Wij hebben ook veel werkgevers ontmoet die deze jongeren een kans geven. Alle betrokkenen weten dat er veel in gang is gezet en dat er ook nog heel veel in het komende jaar moet gebeuren. Mijn collega-bewindspersonen en ik zullen samen met alle betrokken partijen ons blijven inspannen om ook in 2010 voortvarend uitvoering te geven aan het Actieplan. In maart 2010 zullen wij u de eerste resultaten ervan presenteren.

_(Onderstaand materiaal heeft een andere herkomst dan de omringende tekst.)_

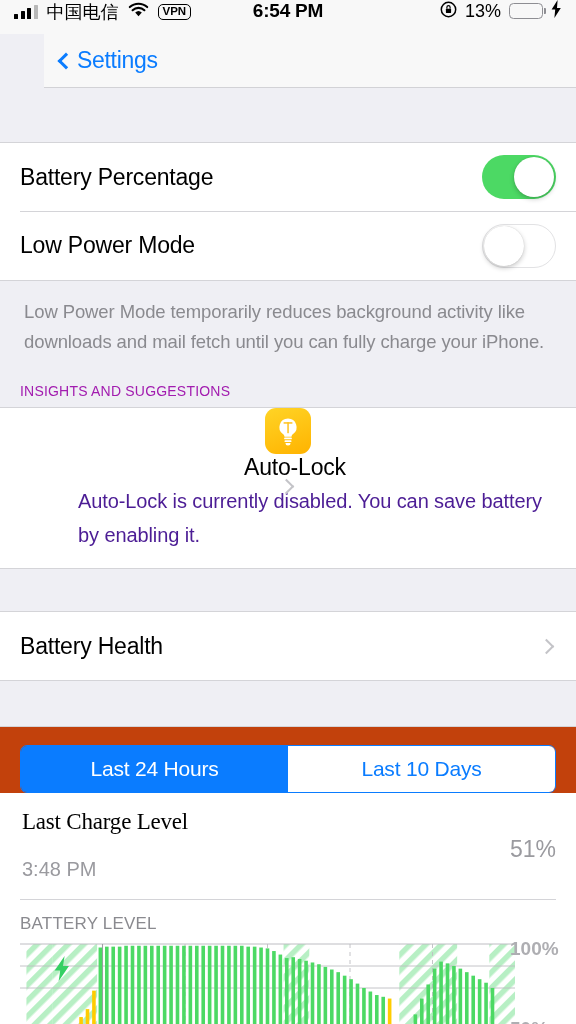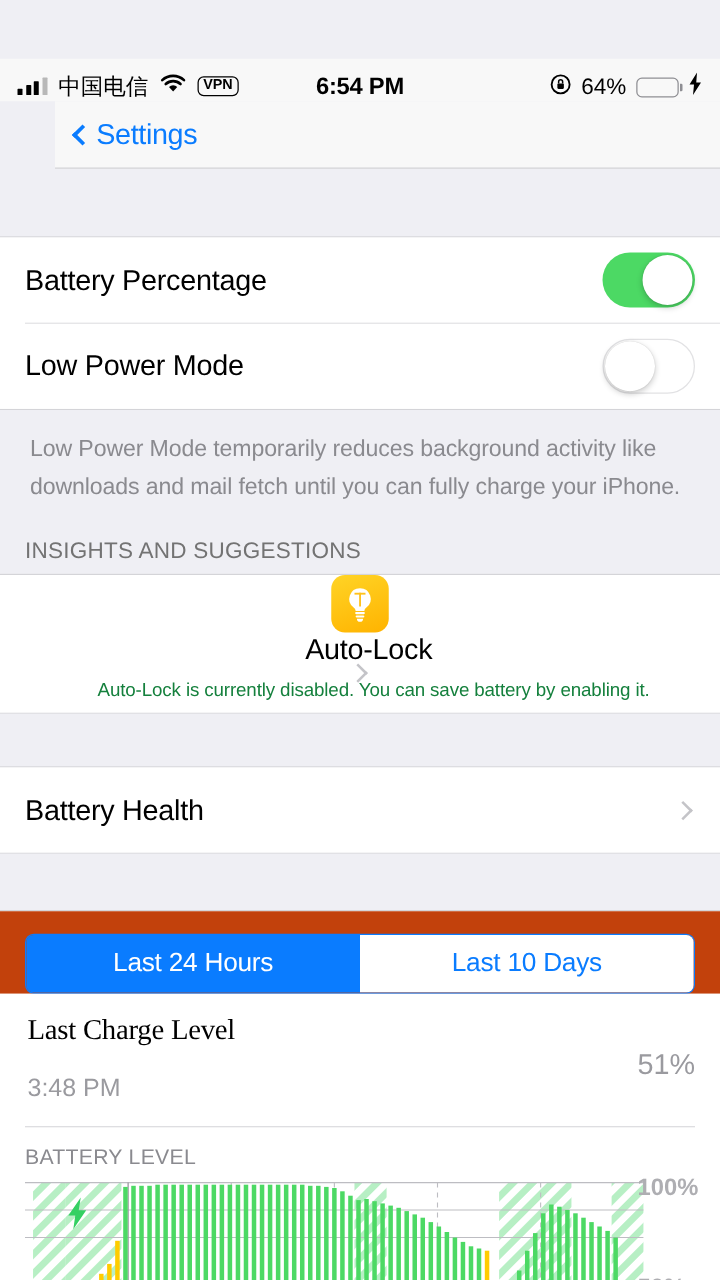--- a/index.html
+++ b/index.html
@@ -8,22 +8,22 @@
     background: #EFEFF4;
     font-family: "Liberation Sans", sans-serif;
     -webkit-font-smoothing: antialiased;
     overflow: hidden;
   }
   .screen { position: relative; width: 576px; height: 1024px; background: #EFEFF4; }
 
   
   .statusbar {
     height: 34px; background: #F8F8F8;
-    display: flex; align-items: flex-end;
-    padding: 0 14px; position: relative; margin-top: 47px;
+    display: flex; align-items: flex-start;
+    padding: 0 14px; position: relative;
   }
   .sb-left { display: flex; align-items: center; gap: 9px; }
   .sb-center {
     position: absolute; left: 0; right: 0; text-align: center;
     font-size: 19px; font-weight: bold; color: #000; letter-spacing: -0.2px;
     pointer-events: none;
   }
   .sb-right {
     margin-left: auto; display: flex; align-items: center; gap: 8px;
     position: relative; z-index: 2;
@@ -103,35 +103,35 @@
     border-right: 2.6px solid #C4C4C8; transform: rotate(45deg);
     flex: none; margin-right: 4px;
   }
 
   
   .footer-text {
     font-size: 18.5px; color: #8A8A8F; line-height: 30px;
     padding: 16px 24px 0 24px; letter-spacing: -0.1px;
   }
   .group-header {
-    font-size: 18px; color: #737373; letter-spacing: 0.2px;
+    font-size: 14px; color: #a21caf; letter-spacing: 0.2px;
     padding: 26px 20px 8px 20px; text-transform: uppercase;
   }
 
   
   .insight-row { display: flex; align-items: center; height: 64px; padding: 0 20px; background: #FFF; flex-direction: column; }
   .bulb-icon {
     width: 46px; height: 46px; border-radius: 11px; flex: none;
     background: linear-gradient(160deg, #FFD426 0%, #FFB300 100%);
     display: flex; align-items: center; justify-content: center;
   }
   .insight-title { font-size: 23px; color: #000; margin-left: 14px; letter-spacing: -0.2px; }
   .insight-body {
-    font-size: 15px; color: #15803d; line-height: 34px;
-    padding: 12px 30px 0 78px; background: #FFF; letter-spacing: -0.1px;
+    font-size: 20px; color: #4c1d95; line-height: 34px;
+    padding: 12px 30px 16px 78px; background: #FFF; letter-spacing: -0.1px;
   }
 
   
   .seg-wrap { padding: 18px 20px 0 20px; background: #c2410c; }
   .seg {
     display: flex; height: 48px; border: 1.3px solid #0A7CFF;
     border-radius: 7px; overflow: hidden;
   }
   .seg-item {
     flex: 1; display: flex; align-items: center; justify-content: center;
@@ -191,21 +191,21 @@
     </div>
     <div class="sb-center">6:54 PM</div>
     <div class="sb-right">
       <span>
         <svg width="17" height="17" viewBox="0 0 17 17">
           <circle cx="8.5" cy="8.5" r="7.2" stroke="#000" stroke-width="1.5" fill="none"></circle>
           <rect x="5.9" y="7.7" width="5.2" height="4.4" rx="0.9" fill="#000"></rect>
           <path d="M6.9 7.7 v-1.4 a1.6 1.6 0 0 1 3.2 0 v1.4" stroke="#000" stroke-width="1.2" fill="none"></path>
         </svg>
       </span>
-      <span class="sb-pct">64%</span>
+      <span class="sb-pct">13%</span>
       <span class="batt-shell">
         <span class="batt-fill" id="sb-batt-fill" style="width: 61%;"></span>
         <span class="batt-cap"></span>
       </span>
       <span>
         <svg width="11" height="18" viewBox="0 0 11 18">
             <path d="M6.6 0 L0.6 9.6 h3.6 L3.4 18 l6.4 -10 h-3.8 Z" fill="#000"></path>
           </svg>
       </span>
     </div>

De staatssecretaris van Sociale Zaken en Werkgelegenheid,

J. Klijnsma


XNoot
1

Ter inzage gelegd bij het Centraal Informatiepunt Tweede Kamer.

XNoot
1

In de regionale convenanten is afgesproken dat de regio’s deze informatie aanleveren. Deze informatie wordt gebruikt voor de verdeling van de middelen 2010.

XNoot
2

Ter inzage gelegd bij het Centraal Informatiepunt Tweede Kamer.

XNoot
1

Ter inzage gelegd bij het Centraal Informatiepunt Tweede Kamer.

XNoot
2

TK, vergaderjaar 2009–2010, 31 524, nr. 33.

XNoot
1

Zolang voldaan blijft worden aan de wettelijke eis voor de bbl dat minimaal zestig procent van de gehele studieduur wordt ingevuld met bpv, is dit een goede oplossing voor studenten die anders niet zouden beschikken over een passende bpv-plaats voor hun specifieke mbo-opleiding.

XNoot
1

Het kabinet heeft landelijke vertegenwoordigers van een aantal relevante organisaties gevraagd om het kabinet blijvend te ondersteunen bij de uitvoering van het Actieplan. Dit is het «sponsorteam».